Paul’s Movember mission Image

A renowned local face and personality in the Southbank community, La Camera’s Paul Scidone last month went above and beyond for men’s health as part of Movember.

Donning an impressive moustache, Paul last month embarked on a mission to raise awareness by fundraising and hosting a “Classy Moustache Party” at La Camera, which raised more than $800 for the Movember Foundation.

However, Movember means a lot more to Paul than simply growing a moustache. Raising awareness for men’s health is a cause very close to his heart.  

For a large part of his life Paul has been living with bipolar disorder, yet he was only diagnosed with the condition in 2013.

According to the Black Dog Institute for Mental Health, while bipolar disorder is often purely associated with manic and hypomanic episodes or “mood swings”, another major side effect is depression.

On average it can take 10 years for one to be diagnosed and in Paul’s case he said that for more than 20 years he had been living with bipolar without fully understanding his condition.

“The main feeling for me when I discovered that I had bipolar was just relief because finally I had discovered what I had,” he said.

“Bipolar is not recognised as much as depression but depression is part of it. Whenever you hear a story of bipolar no one ever says that they’re depressed. Everyone thinks Robin Williams died from depression but he had bipolar.”

While Paul has been an integral part of the family business at La Camera for much of his life, his main passion previously was tennis coaching, which he did for 20 years.

He said that between tennis coaching, managing the restaurant and trying to deal with his symptoms, his anxiety used to swell up to the point where he often didn’t want to get out of bed.

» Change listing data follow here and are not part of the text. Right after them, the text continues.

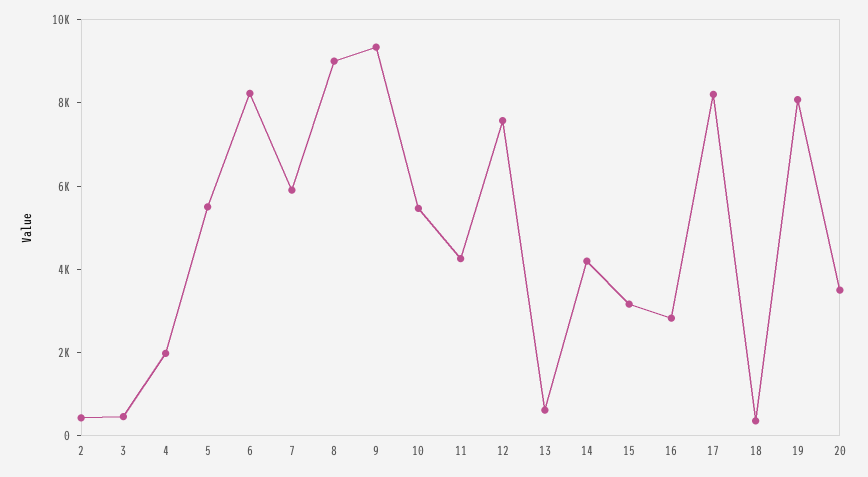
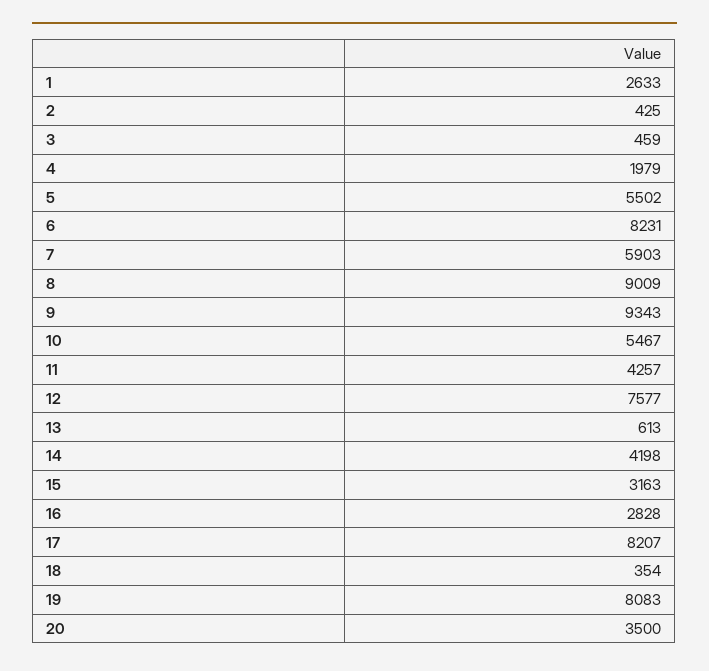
  {
    "2": 425,
    "3": 459,
    "4": 1979,
    "5": 5502,
    "6": 8231,
    "7": 5903,
    "8": 9009,
    "9": 9343,
    "10": 5467,
    "11": 4257,
    "12": 7577,
    "13": 613,
    "14": 4198,
    "15": 3163,
    "16": 2828,
    "17": 8207,
    "18": 354,
    "19": 8083,
-   "20": 3500
+   "20": 3500,
+   "1": 2633
  }

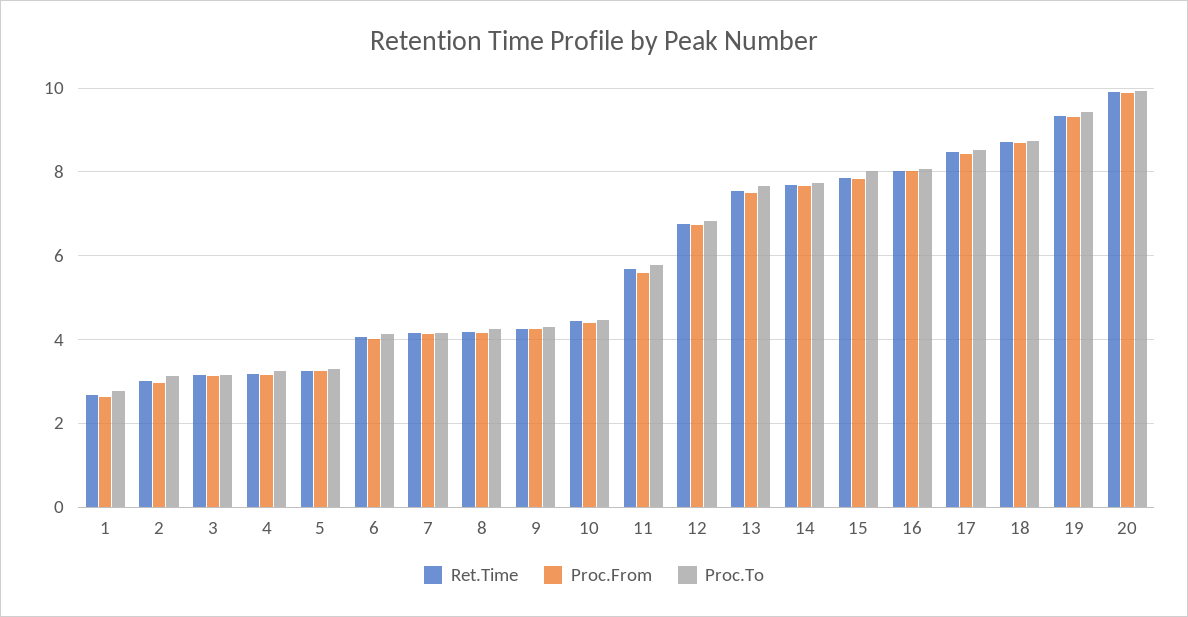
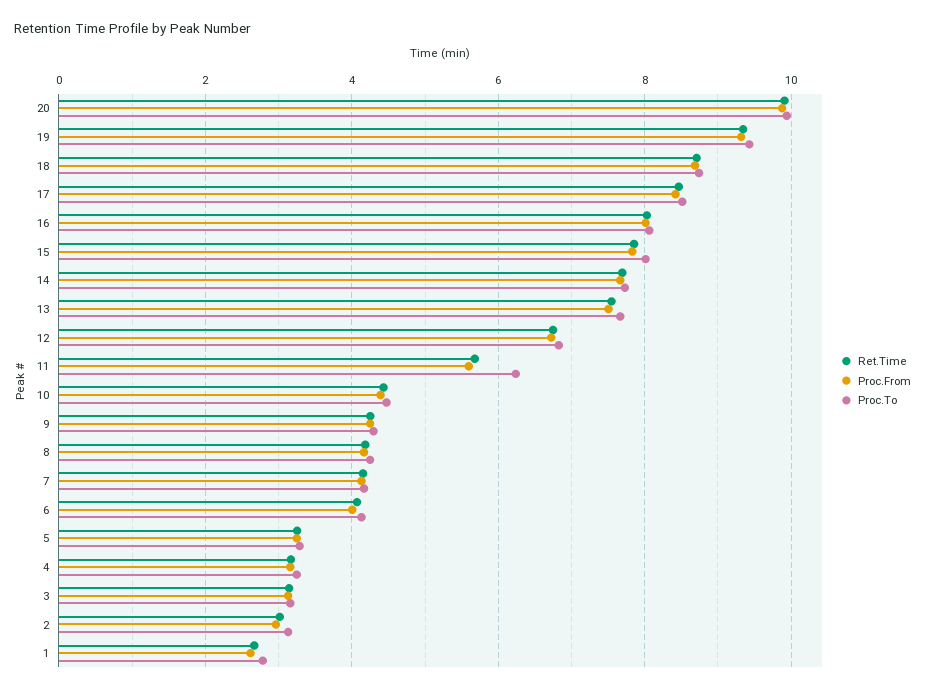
  {
    "Ret.Time": {
      "1": 2.6,
      "2": 3,
      "3": 3.2,
      "4": 3.2,
      "5": 3.2,
      "6": 4,
      "7": 4.2,
      "8": 4.2,
      "9": 4.2,
      "10": 4.4,
      "11": 5.6,
      "12": 6.8,
      "13": 7.6,
      "14": 7.6,
      "15": 7.8,
      "16": 8,
      "17": 8.4,
      "18": 8.8,
      "19": 9.4,
      "20": 10
    },
    "Proc.From": {
      "1": 2.6,
      "2": 3,
      "3": 3.2,
      "4": 3.2,
      "5": 3.2,
      "6": 4,
      "7": 4.2,
      "8": 4.2,
      "9": 4.2,
      "10": 4.4,
      "11": 5.6,
      "12": 6.8,
      "13": 7.6,
      "14": 7.6,
      "15": 7.8,
      "16": 8,
      "17": 8.4,
      "18": 8.6,
      "19": 9.4,
      "20": 9.8
    },
    "Proc.To": {
      "1": 2.8,
      "2": 3.2,
      "3": 3.2,
      "4": 3.2,
      "5": 3.2,
      "6": 4.2,
      "7": 4.2,
      "8": 4.2,
      "9": 4.2,
      "10": 4.4,
-     "11": 5.8,
+     "11": 6.2,
      "12": 6.8,
      "13": 7.6,
      "14": 7.8,
      "15": 8,
      "16": 8,
      "17": 8.6,
      "18": 8.8,
      "19": 9.4,
      "20": 10
    }
  }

However, having finally reached a stage in his life where he understood and accepted his condition he said he now wanted to use his experience to help others going through similar mental health issues.  

“For me when I first came out talking about it that was my release,” he said. “My best mates and my family were also feeling it so I had to because otherwise you don’t get better.”

“My thing is if you’re unsure go and seek advice. Go to a GP first and see what they recommend. Early diagnosis is key because the longer it is those thought processes build up in your head it’s harder to get out.”

For anyone experiencing mental health issues support services are available through Beyond Blue (beyondblue.org.au).